■ REQUIRED ACTION
Output each line exactly as written, from the first line of the records to the line bearing "### Openssl Cipher options available", inclusive, while leaving every picture out.
====
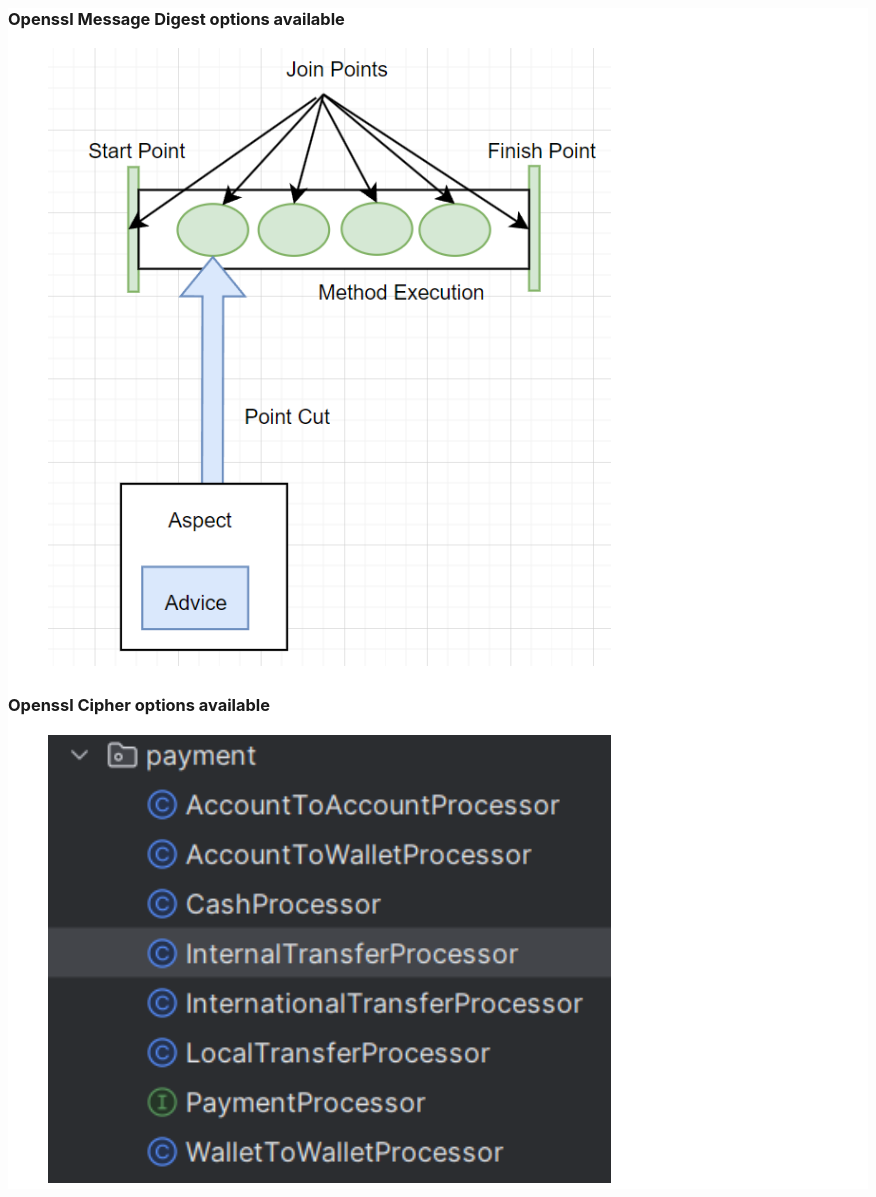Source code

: ### Openssl Message Digest options available

<figure><img src="../../../../../../.gitbook/assets/image (215).png" alt="" width="563"><figcaption></figcaption></figure>

### Openssl Cipher options available

<figure><img src="../../../../../../.gitbook/assets/image (216).png" alt="" width="563"><figcaption></figcaption></figure>
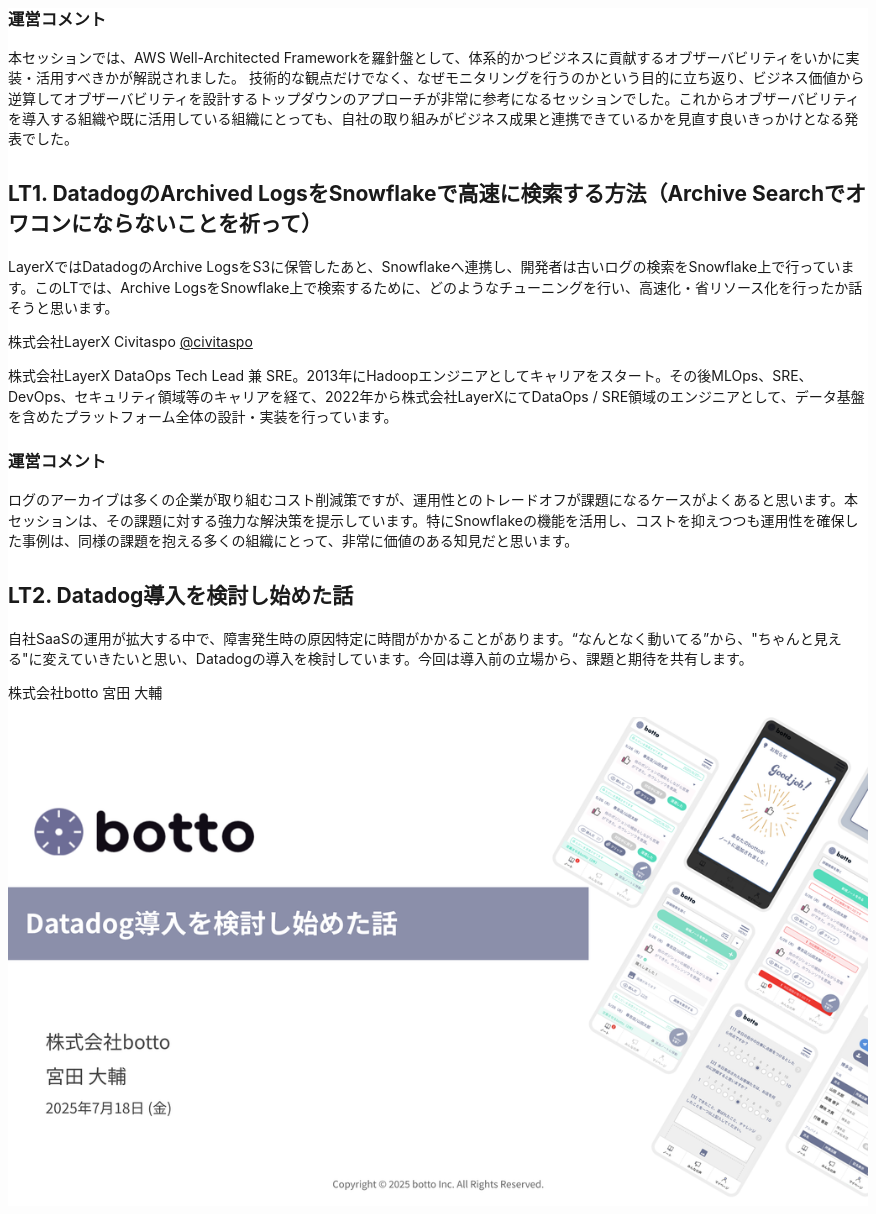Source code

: ### 運営コメント

本セッションでは、AWS Well-Architected Frameworkを羅針盤として、体系的かつビジネスに貢献するオブザーバビリティをいかに実装・活用すべきかが解説されました。
技術的な観点だけでなく、なぜモニタリングを行うのかという目的に立ち返り、ビジネス価値から逆算してオブザーバビリティを設計するトップダウンのアプローチが非常に参考になるセッションでした。これからオブザーバビリティを導入する組織や既に活用している組織にとっても、自社の取り組みがビジネス成果と連携できているかを見直す良いきっかけとなる発表でした。

## LT1. DatadogのArchived LogsをSnowflakeで高速に検索する方法（Archive Searchでオワコンにならないことを祈って）

LayerXではDatadogのArchive LogsをS3に保管したあと、Snowflakeへ連携し、開発者は古いログの検索をSnowflake上で行っています。このLTでは、Archive LogsをSnowflake上で検索するために、どのようなチューニングを行い、高速化・省リソース化を行ったか話そうと思います。

株式会社LayerX Civitaspo [@civitaspo](https://x.com/civitaspo)

株式会社LayerX DataOps Tech Lead 兼 SRE。2013年にHadoopエンジニアとしてキャリアをスタート。その後MLOps、SRE、DevOps、セキュリティ領域等のキャリアを経て、2022年から株式会社LayerXにてDataOps / SRE領域のエンジニアとして、データ基盤を含めたプラットフォーム全体の設計・実装を行っています。

<iframe class="speakerdeck-iframe" frameborder="0" src="https://speakerdeck.com/player/b928074c21e64395bd568233635cd1b3" title="DatadogのArchived LogsをSnowflakeで高速に検索する方法（Archive Searchでオワコンにならないことを祈って） / How to search Datadog Archived Logs quickly with Snowflake (hoping Datadog Archive Search doesn’t make this obsolete)" allowfullscreen="true" style="border: 0px; background: padding-box padding-box rgba(0, 0, 0, 0.1); margin: 0px; padding: 0px; border-radius: 6px; box-shadow: rgba(0, 0, 0, 0.2) 0px 5px 40px; width: 100%; height: auto; aspect-ratio: 560 / 315;" data-ratio="1.7777777777777777"></iframe>

### 運営コメント

ログのアーカイブは多くの企業が取り組むコスト削減策ですが、運用性とのトレードオフが課題になるケースがよくあると思います。本セッションは、その課題に対する強力な解決策を提示しています。特にSnowflakeの機能を活用し、コストを抑えつつも運用性を確保した事例は、同様の課題を抱える多くの組織にとって、非常に価値のある知見だと思います。

## LT2. Datadog導入を検討し始めた話

自社SaaSの運用が拡大する中で、障害発生時の原因特定に時間がかかることがあります。“なんとなく動いてる”から、"ちゃんと見える"に変えていきたいと思い、Datadogの導入を検討しています。今回は導入前の立場から、課題と期待を共有します。

株式会社botto 宮田 大輔

[![LT2](/assets/images/meetup11-lt2.png)](https://docs.google.com/presentation/d/1xwYHGOSChPW0d5ngQ8tjm5tNPXtNc1MMTN-Ob-0cCwE/present)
====
■ TASK RESPONSE
Source code

: ### Openssl Message Digest options available

<figure><img src="../../../../../../.gitbook/assets/image (215).png" alt="" width="563"><figcaption></figcaption></figure>

### Openssl Cipher options available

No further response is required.